任务要求 → 请从这篇用 Julia 实现 bedtools 功能的文章中断处接着写下去。

前言

自己写的好几种算法企图实现bedtools的功能,虽然julia性能足够好,但都难以在效率上达到bedtools的性能,于是最后只能借助轮子了。

代码

  1. using CSV
  2. using DataFrames
  3. using Tables
  4. using GenomicFeatures
  5. function fs2NameTuple(fs::String)
  6. query = DataFrame(CSV.File(fs, delim="\t", header=0))
  7. if size(query)[2] == 5
  8. query = rename!(query, :Column1 => :Chromosome, :Column2 => :Start, :Column3 => :End, :Column4 => :Name, :Column5 => :Score)
  9. # query = sort!(query, [:Chromosome,:Start])
  10. query = Tables.rowtable(query)
  11. result = IntervalCollection([Interval(qy.Chromosome, qy.Start, qy.End, '?', qy.Name) for qy in query], true)
  12. result
  13. elseif size(query)[2] == 4
  14. query = rename!(query, :Column1 => :Chromosome, :Column2 => :Start, :Column3 => :End, :Column4 => :Name)
  15. # query = sort!(query, [:Chromosome,:Start])
  16. query = Tables.rowtable(query)
  17. result = IntervalCollection([Interval(qy.Chromosome, qy.Start, qy.End, '?', qy.Name) for qy in query], true)

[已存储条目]

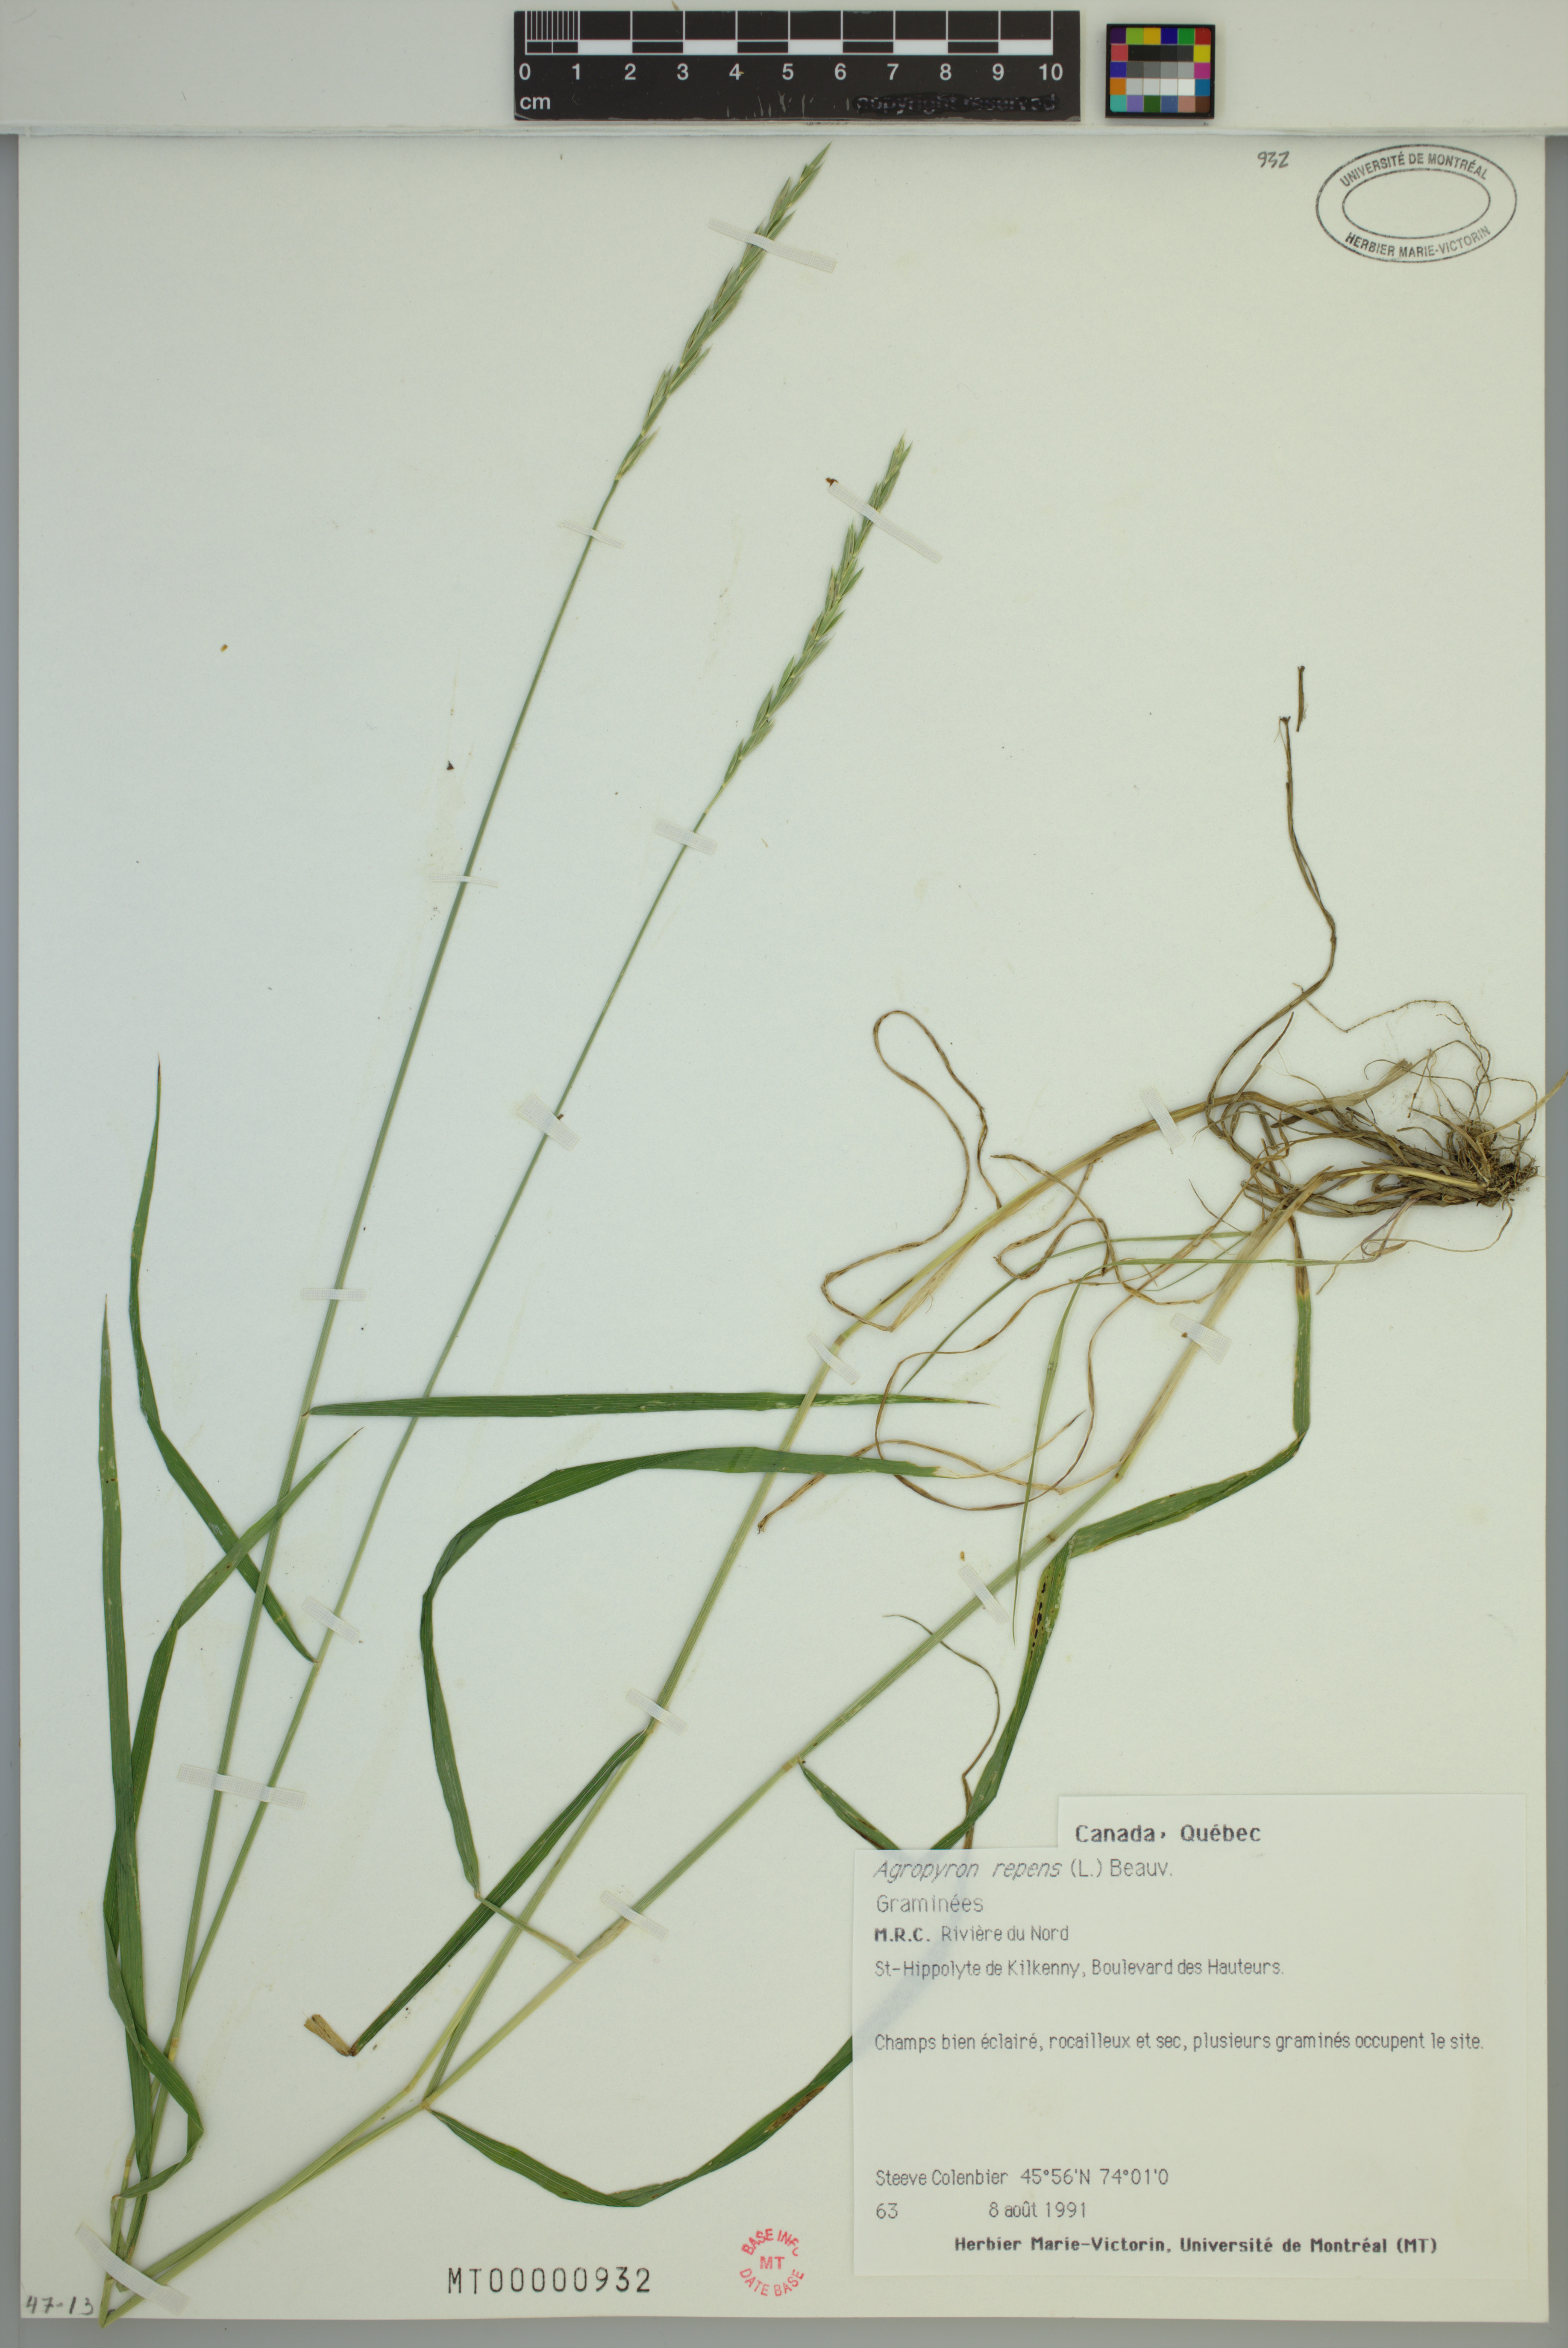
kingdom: Plantae
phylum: Tracheophyta
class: Liliopsida
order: Poales
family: Poaceae
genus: Elymus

答案栏 →
  18. result
  19. else
  20. println("please confirm your bed files")
  21. end
  22. end
  23. function getInterval(A::IntervalCollection, B::IntervalCollection)
  24. for i in eachoverlap(A, B)
  25. println(i[1].seqname, "\t", i[1].first, "\t", i[1].last, "\t", i[1].metadata, "\t", i[2].seqname, "\t", i[2].first, "\t", i[2].last, "\t", i[2].metadata)
  26. end
  27. end
  28. getInterval(fs2NameTuple("test1.bed"),fs2NameTuple("test2.bed"))

原理

首先通过CSV将bed文件读入内存,然后将dataFrame转化为nametuple,最后在转化为intervalCollection
通过内置的overlap功能可以几乎瞬间获取所有的交集,性能已经达到了c语言的程度。